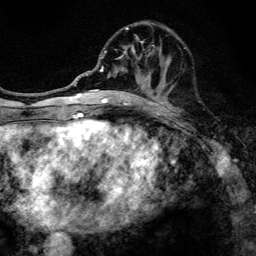
Breast MRI, one axial slice. Position 53 of 134 along the scan axis. Cropped to one breast. Dynamic contrast-enhanced series, time point 2 of 6 at this slice position (early post-contrast). 3 T. TE 4.2 ms, TR 8.6 ms. 1.2 mm slice thickness. 256 × 256 image matrix, field of view 160 × 160 mm. Female patient.
Annotated regions visible in this slice (semi-automatic segmentation, software-assisted and operator-edited):
- enhancing-tissue mask used for the functional tumour volume (all voxels passing the contrast-enhancement thresholds inside the analysis volume; usually the tumour): bounding box (x1, y1, x2, y2) in pixels: (97, 27, 186, 108)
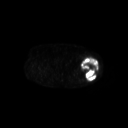
FDG PET of an extremity soft-tissue mass (from a PET/CT study), one axial slice. 3.27 mm slice thickness. 128 × 128 image matrix, field of view 700 × 700 mm. Patient: female, 62 years. Case-level facts recorded for this patient, not image findings: histological type: undifferentiated – high grade; grade: high; site of the primary tumour: left thigh.
Structures marked on this image (expert contour drawn on MRI and transferred to this co-registered scan by the dataset authors):
- gross tumour volume including surrounding oedema: bounding box (x1, y1, x2, y2) in pixels: (81, 56, 99, 81)
- gross tumour volume (mass): (81, 56, 99, 81)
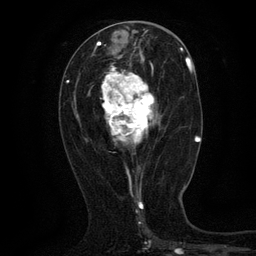
Breast MRI (dynamic contrast-enhanced), one axial slice; position 57 of 134 along the scan axis; cropped to one breast; dynamic contrast-enhanced series, time point 2 of 6 at this slice position (early post-contrast); 3 T; TE 2.7 ms, TR 5.5 ms; 1.2 mm slice thickness; 256 × 256 image matrix, field of view 160 × 160 mm. Female patient.
Structures marked on this image (semi-automatically segmented with operator editing):
- enhancing-tissue mask used for the functional tumour volume (all voxels passing the contrast-enhancement thresholds inside the analysis volume; usually the tumour): bounding box <101,60,159,168> (left, top, right, bottom; pixels)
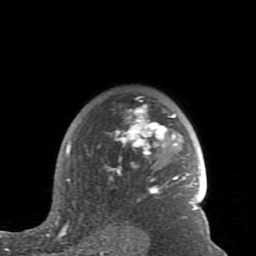
Breast MRI (dynamic contrast-enhanced), one axial slice; slice 63 of 80 in the series (ordered by position); cropped to one breast; dynamic contrast-enhanced series, time point 2 of 7 at this slice position (early post-contrast); 1.5 T; TE 2.6 ms, TR 5.9 ms; 2 mm slice thickness; 256 × 256 image matrix, field of view 160 × 160 mm. Female patient.
Outlined on this slice (semi-automatic segmentation, software-assisted and operator-edited):
- enhancing-tissue mask used for the functional tumour volume (all voxels passing the contrast-enhancement thresholds inside the analysis volume; usually the tumour): box from (x=59, y=100) to (x=198, y=235) px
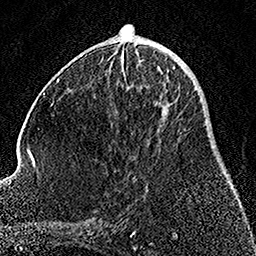
Breast MRI, one axial slice; slice 64 of 158 in the series (ordered by position); cropped to one breast; dynamic contrast-enhanced series, time point 2 of 7 at this slice position (early post-contrast); 1.5 T; TE 3.5 ms, TR 7.2 ms; 1 mm slice thickness; 256 × 256 image matrix, field of view 164 × 164 mm. Female patient.
Outlined on this slice (semi-automatic segmentation, software-assisted and operator-edited):
- enhancing-tissue mask used for the functional tumour volume (all voxels passing the contrast-enhancement thresholds inside the analysis volume; usually the tumour): box from (x=111, y=60) to (x=175, y=125) px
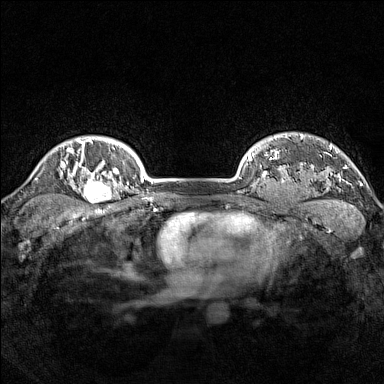
Breast MRI (dynamic contrast-enhanced), one axial slice. Position 128 of 160 along the scan axis. Dynamic contrast-enhanced series, time point 2 of 7 at this slice position (early post-contrast). 1.5 T. TE 1.8 ms, TR 5 ms. 1 mm slice thickness. 384 × 384 image matrix, field of view 300 × 300 mm. Female patient.
Structures marked on this image (semi-automatically segmented with operator editing):
- enhancing-tissue mask used for the functional tumour volume (all voxels passing the contrast-enhancement thresholds inside the analysis volume; usually the tumour): bounding box (x1, y1, x2, y2) in pixels: (78, 165, 114, 204)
**********
= Try it =
Exact lines only, please. Repeat everything from the top of the records through the line containing "27, 186, 108)", both ends in and pictures out.

= Task solution =
Breast MRI, one axial slice. Position 53 of 134 along the scan axis. Cropped to one breast. Dynamic contrast-enhanced series, time point 2 of 6 at this slice position (early post-contrast). 3 T. TE 4.2 ms, TR 8.6 ms. 1.2 mm slice thickness. 256 × 256 image matrix, field of view 160 × 160 mm. Female patient.
Annotated regions visible in this slice (semi-automatic segmentation, software-assisted and operator-edited):
- enhancing-tissue mask used for the functional tumour volume (all voxels passing the contrast-enhancement thresholds inside the analysis volume; usually the tumour): bounding box (x1, y1, x2, y2) in pixels: (97, 27, 186, 108)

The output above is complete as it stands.